But some of those mini-Gulches would band together, in a militia. They would run down Mister Thompson, probably at the Wayne-Falkland Hotel, set up a drumhead court, and try him for treason. After that they need only wait. If I had to name anyone with the wit to go out looking for people to restore law and order, I'd pick Ragnar. And I imagine the first person he would be able to contact would be Sheriff Joseph Arpaio, of Maricopa County, Arizona. The seat of which is Phoenix, the southern terminus of the old Phoenix-Durango Railroad.
If John Galt had anyone to make a deal with, it would have been with some of Ragnar's international customers, who bought his contraband goods with gold they themselves seized from government treasuries.
The trouble is the gov'ts in the book would say, "Think of all the good this motor could do its value were properly administered by democratically-elected managers for the benefit of all humankind. We should not say it *belongs* and some supernatural attachment to one person just because he created it.

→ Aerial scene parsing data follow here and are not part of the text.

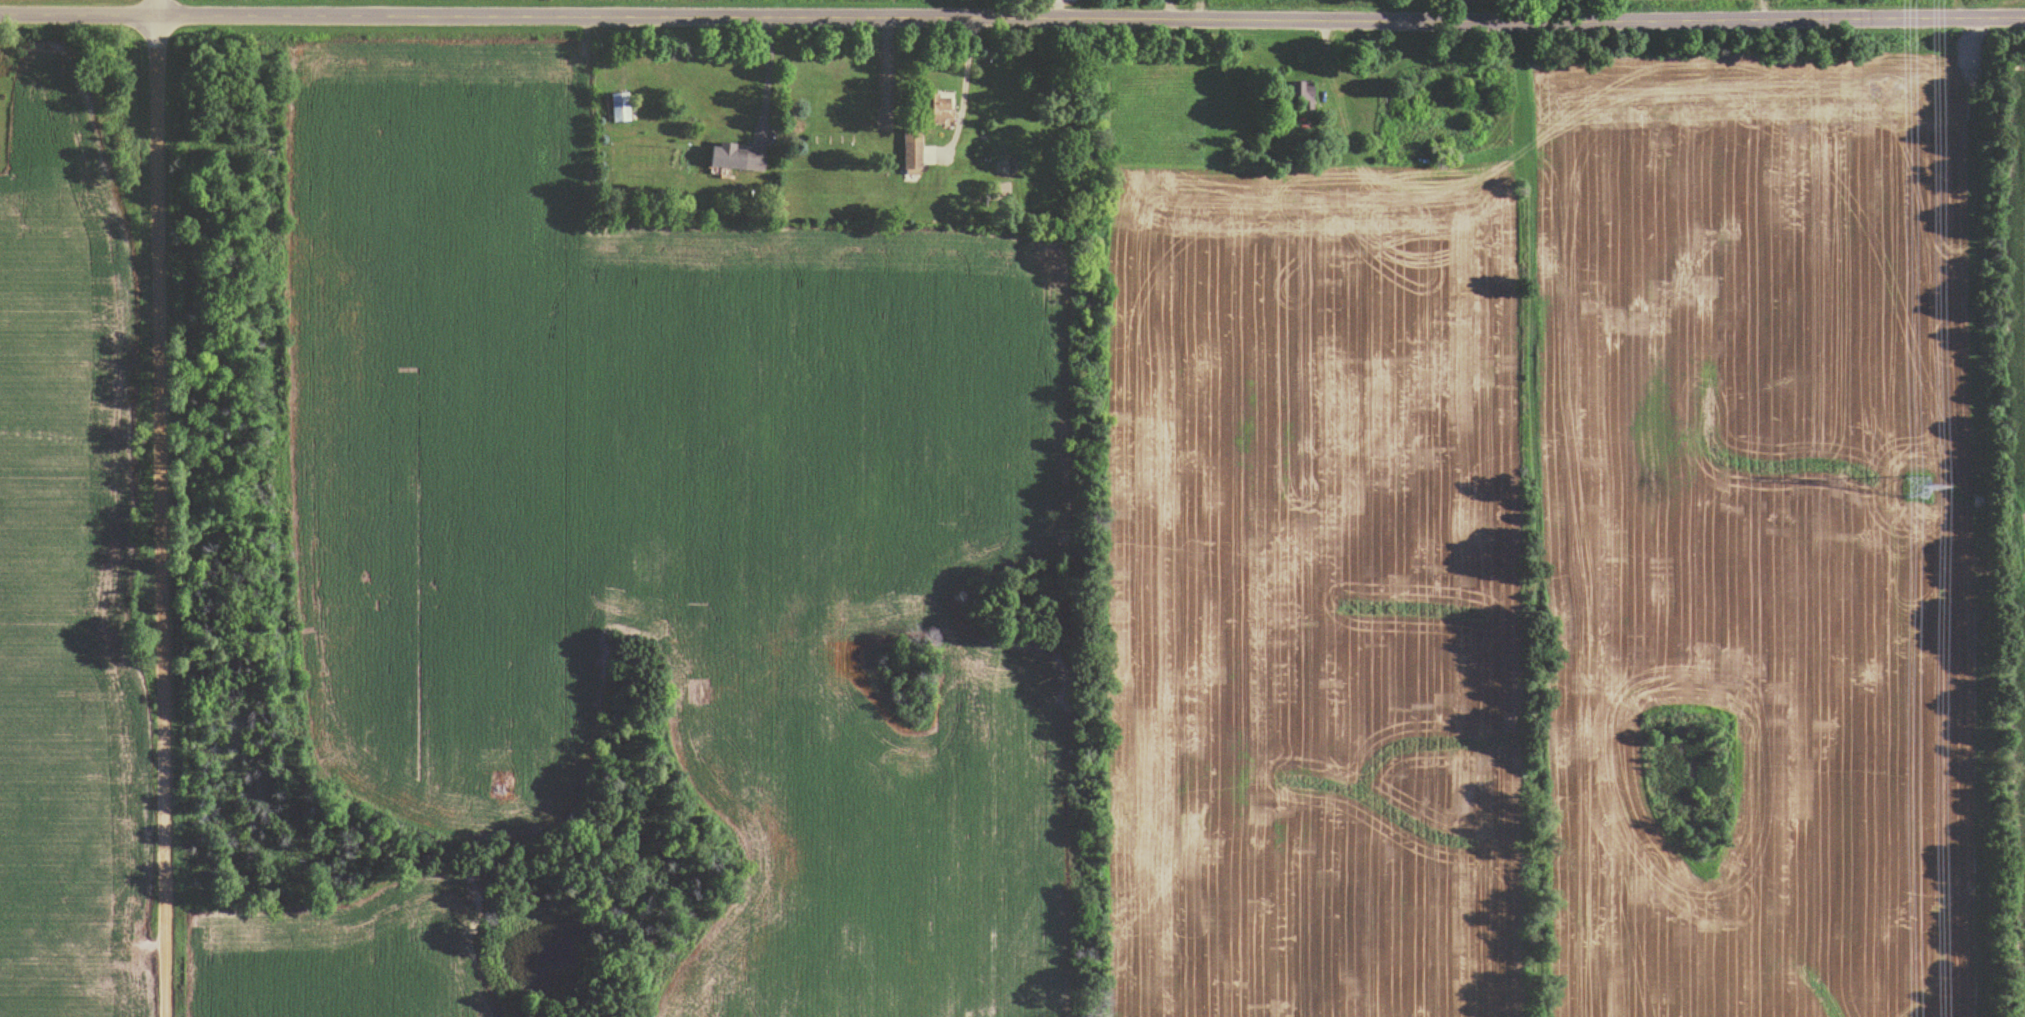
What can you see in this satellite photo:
road: (1550, 13)
road: (1012, 18)
road: (767, 73)
power tower: (1914, 489)
road: (166, 508)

He created it using parts made by others, with the help of workers putting the brainpower and physical work into it, and using raw materials of the earth that existed since before homo sapiens appeared on earth. The motor belongs to all humankind." Those administrators would manage it just as they mis-managed the railroads, either totally wasting its value or using some of its value to coerce others as with Project X.
I think Galt would be keenly searching for a place, **any place**, where the gov't would respect his ownership of the motor and would respect its citizens' right to trade stuff they own for stuff they want.
Naturally Gold* on Delivery.
*or a mutually agreed upon substitute for gold.